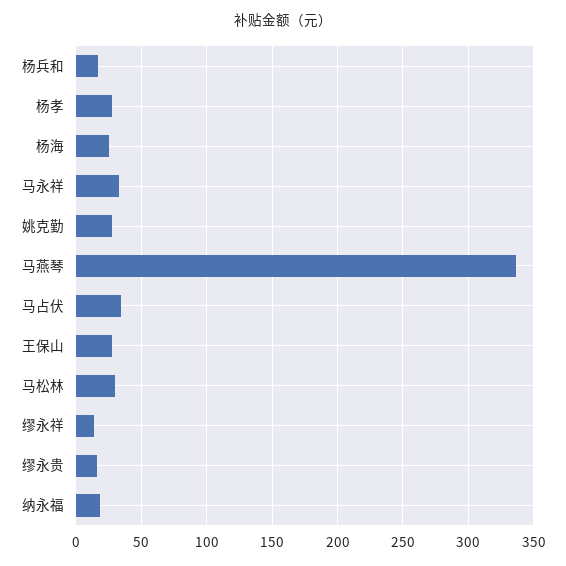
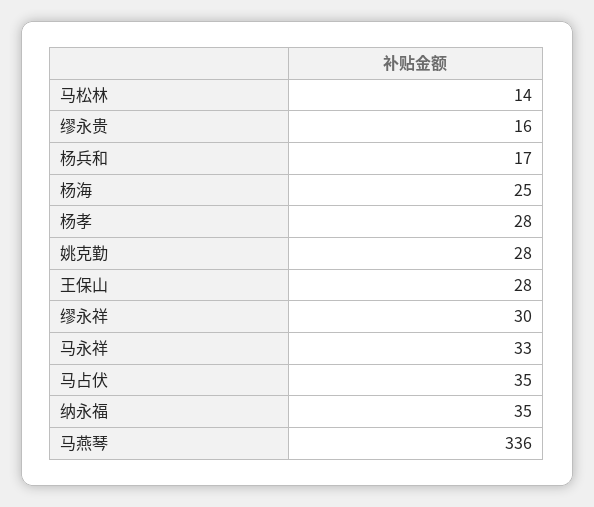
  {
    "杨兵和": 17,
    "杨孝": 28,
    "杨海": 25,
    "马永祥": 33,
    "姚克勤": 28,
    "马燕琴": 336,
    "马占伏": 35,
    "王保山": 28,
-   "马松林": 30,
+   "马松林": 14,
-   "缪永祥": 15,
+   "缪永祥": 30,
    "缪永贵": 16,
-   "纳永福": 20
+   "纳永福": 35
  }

▶ What to do
Restate the preceding entries in full, word for word, with the pictures removed.

▶ Exercise solution
  {
    "杨兵和": 17,
    "杨孝": 28,
    "杨海": 25,
    "马永祥": 33,
    "姚克勤": 28,
    "马燕琴": 336,
    "马占伏": 35,
    "王保山": 28,
-   "马松林": 30,
+   "马松林": 14,
-   "缪永祥": 15,
+   "缪永祥": 30,
    "缪永贵": 16,
-   "纳永福": 20
+   "纳永福": 35
  }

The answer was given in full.